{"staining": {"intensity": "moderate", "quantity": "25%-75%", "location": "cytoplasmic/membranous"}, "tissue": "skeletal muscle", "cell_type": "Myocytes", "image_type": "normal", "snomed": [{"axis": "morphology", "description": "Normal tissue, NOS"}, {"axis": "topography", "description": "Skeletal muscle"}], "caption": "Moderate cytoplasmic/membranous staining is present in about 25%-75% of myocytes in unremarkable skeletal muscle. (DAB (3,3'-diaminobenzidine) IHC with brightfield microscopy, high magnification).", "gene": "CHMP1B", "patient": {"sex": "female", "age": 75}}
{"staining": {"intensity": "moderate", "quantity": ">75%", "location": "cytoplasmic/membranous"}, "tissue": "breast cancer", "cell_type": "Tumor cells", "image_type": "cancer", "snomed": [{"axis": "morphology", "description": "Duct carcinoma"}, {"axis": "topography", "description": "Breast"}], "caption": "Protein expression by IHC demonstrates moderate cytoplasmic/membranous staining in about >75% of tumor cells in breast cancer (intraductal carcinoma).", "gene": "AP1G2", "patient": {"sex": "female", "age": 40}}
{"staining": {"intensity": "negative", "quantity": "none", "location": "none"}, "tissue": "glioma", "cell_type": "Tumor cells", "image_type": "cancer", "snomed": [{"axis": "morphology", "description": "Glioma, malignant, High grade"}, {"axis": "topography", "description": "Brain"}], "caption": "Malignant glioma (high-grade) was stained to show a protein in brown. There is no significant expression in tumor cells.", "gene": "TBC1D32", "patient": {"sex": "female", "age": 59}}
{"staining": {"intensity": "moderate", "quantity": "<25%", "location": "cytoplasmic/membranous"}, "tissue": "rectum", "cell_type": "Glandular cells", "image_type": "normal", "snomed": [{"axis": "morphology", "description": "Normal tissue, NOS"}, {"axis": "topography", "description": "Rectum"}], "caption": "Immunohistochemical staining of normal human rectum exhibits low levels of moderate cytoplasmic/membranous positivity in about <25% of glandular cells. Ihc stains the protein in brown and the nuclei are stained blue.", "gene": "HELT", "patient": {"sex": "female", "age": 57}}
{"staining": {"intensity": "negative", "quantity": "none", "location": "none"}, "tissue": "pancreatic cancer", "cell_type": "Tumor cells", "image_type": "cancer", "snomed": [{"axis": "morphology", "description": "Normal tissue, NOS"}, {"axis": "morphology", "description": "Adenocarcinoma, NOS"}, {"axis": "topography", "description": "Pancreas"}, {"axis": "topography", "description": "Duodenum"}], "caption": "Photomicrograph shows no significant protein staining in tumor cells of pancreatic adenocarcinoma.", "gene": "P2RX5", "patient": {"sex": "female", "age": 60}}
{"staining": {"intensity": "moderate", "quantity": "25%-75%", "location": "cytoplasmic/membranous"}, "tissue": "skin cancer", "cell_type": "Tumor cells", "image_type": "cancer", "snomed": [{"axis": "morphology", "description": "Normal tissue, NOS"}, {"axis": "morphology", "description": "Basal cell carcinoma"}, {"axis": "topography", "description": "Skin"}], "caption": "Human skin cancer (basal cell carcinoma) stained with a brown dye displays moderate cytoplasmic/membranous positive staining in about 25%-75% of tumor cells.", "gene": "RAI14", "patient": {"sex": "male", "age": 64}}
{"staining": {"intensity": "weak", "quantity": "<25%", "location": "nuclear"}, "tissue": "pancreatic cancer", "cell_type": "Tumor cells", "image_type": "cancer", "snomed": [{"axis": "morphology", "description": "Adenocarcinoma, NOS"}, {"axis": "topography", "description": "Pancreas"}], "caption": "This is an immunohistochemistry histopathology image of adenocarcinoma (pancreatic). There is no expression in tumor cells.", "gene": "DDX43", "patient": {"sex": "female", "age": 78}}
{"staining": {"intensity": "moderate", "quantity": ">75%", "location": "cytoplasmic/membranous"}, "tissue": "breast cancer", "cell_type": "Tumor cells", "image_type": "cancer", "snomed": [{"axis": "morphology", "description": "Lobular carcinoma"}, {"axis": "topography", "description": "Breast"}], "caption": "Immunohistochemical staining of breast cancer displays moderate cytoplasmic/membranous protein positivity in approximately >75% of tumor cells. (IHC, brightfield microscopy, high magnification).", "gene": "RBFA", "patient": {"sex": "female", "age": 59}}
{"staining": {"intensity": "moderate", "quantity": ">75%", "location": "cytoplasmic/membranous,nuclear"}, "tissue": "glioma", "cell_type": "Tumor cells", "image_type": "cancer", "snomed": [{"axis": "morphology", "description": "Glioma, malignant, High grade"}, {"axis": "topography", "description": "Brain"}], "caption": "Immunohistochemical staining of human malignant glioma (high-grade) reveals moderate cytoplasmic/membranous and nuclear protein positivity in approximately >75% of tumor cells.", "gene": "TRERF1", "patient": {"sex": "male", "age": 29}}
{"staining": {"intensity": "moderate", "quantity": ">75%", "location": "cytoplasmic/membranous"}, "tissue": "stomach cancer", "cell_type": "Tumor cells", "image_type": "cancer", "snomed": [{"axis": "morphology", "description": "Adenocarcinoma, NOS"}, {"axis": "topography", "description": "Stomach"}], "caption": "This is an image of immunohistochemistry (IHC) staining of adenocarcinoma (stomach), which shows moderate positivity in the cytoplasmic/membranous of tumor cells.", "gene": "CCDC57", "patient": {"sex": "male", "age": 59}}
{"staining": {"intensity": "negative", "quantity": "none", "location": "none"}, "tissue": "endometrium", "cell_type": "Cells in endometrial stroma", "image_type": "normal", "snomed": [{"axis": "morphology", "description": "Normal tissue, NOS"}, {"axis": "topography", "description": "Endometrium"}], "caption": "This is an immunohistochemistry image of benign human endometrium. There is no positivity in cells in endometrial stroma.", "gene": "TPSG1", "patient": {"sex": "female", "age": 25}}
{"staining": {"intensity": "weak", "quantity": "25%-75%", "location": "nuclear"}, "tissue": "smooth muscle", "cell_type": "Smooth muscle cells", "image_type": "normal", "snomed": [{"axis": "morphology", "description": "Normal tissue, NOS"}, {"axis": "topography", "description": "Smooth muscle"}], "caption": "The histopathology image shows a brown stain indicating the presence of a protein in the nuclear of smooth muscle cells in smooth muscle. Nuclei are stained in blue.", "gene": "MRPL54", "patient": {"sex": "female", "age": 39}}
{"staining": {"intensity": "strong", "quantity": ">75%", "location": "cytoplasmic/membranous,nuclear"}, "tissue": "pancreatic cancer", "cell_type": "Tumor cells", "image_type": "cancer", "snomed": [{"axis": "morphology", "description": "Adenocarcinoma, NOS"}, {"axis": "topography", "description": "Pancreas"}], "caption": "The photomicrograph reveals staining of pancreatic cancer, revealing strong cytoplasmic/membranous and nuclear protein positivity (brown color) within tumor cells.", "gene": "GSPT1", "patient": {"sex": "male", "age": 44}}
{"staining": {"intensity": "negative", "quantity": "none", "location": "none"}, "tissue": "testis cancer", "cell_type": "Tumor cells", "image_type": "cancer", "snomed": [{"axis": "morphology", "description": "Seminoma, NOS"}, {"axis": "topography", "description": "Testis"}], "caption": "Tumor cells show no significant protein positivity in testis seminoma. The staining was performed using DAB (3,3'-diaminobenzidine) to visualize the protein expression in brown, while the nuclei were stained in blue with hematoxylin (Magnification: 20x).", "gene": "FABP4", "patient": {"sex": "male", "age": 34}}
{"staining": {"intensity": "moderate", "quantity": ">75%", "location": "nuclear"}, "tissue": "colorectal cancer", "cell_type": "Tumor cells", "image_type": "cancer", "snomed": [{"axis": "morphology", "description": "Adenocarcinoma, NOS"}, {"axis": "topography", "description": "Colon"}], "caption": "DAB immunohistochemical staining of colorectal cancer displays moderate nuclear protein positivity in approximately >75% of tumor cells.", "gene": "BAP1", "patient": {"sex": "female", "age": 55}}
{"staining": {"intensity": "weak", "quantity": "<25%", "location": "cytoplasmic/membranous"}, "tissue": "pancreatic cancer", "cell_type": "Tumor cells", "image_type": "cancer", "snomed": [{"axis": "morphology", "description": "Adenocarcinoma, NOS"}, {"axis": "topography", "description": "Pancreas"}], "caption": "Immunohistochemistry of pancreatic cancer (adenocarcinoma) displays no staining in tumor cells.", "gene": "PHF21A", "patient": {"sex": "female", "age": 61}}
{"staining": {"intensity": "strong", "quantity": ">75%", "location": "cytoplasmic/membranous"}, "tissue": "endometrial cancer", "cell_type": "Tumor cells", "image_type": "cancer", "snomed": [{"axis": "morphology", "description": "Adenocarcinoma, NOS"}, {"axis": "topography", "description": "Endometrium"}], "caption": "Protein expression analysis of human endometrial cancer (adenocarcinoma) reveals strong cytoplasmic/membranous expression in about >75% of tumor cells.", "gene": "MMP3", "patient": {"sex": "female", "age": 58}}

----

Work instruction:
Would you retype exactly the lines above, from the line with "expression by IHC" to the line with "staining of normal", with both end lines kept and nothing more?

Answer for the task:
{"staining": {"intensity": "moderate", "quantity": ">75%", "location": "cytoplasmic/membranous"}, "tissue": "breast cancer", "cell_type": "Tumor cells", "image_type": "cancer", "snomed": [{"axis": "morphology", "description": "Duct carcinoma"}, {"axis": "topography", "description": "Breast"}], "caption": "Protein expression by IHC demonstrates moderate cytoplasmic/membranous staining in about >75% of tumor cells in breast cancer (intraductal carcinoma).", "gene": "AP1G2", "patient": {"sex": "female", "age": 40}}
{"staining": {"intensity": "negative", "quantity": "none", "location": "none"}, "tissue": "glioma", "cell_type": "Tumor cells", "image_type": "cancer", "snomed": [{"axis": "morphology", "description": "Glioma, malignant, High grade"}, {"axis": "topography", "description": "Brain"}], "caption": "Malignant glioma (high-grade) was stained to show a protein in brown. There is no significant expression in tumor cells.", "gene": "TBC1D32", "patient": {"sex": "female", "age": 59}}
{"staining": {"intensity": "moderate", "quantity": "<25%", "location": "cytoplasmic/membranous"}, "tissue": "rectum", "cell_type": "Glandular cells", "image_type": "normal", "snomed": [{"axis": "morphology", "description": "Normal tissue, NOS"}, {"axis": "topography", "description": "Rectum"}], "caption": "Immunohistochemical staining of normal human rectum exhibits low levels of moderate cytoplasmic/membranous positivity in about <25% of glandular cells. Ihc stains the protein in brown and the nuclei are stained blue.", "gene": "HELT", "patient": {"sex": "female", "age": 57}}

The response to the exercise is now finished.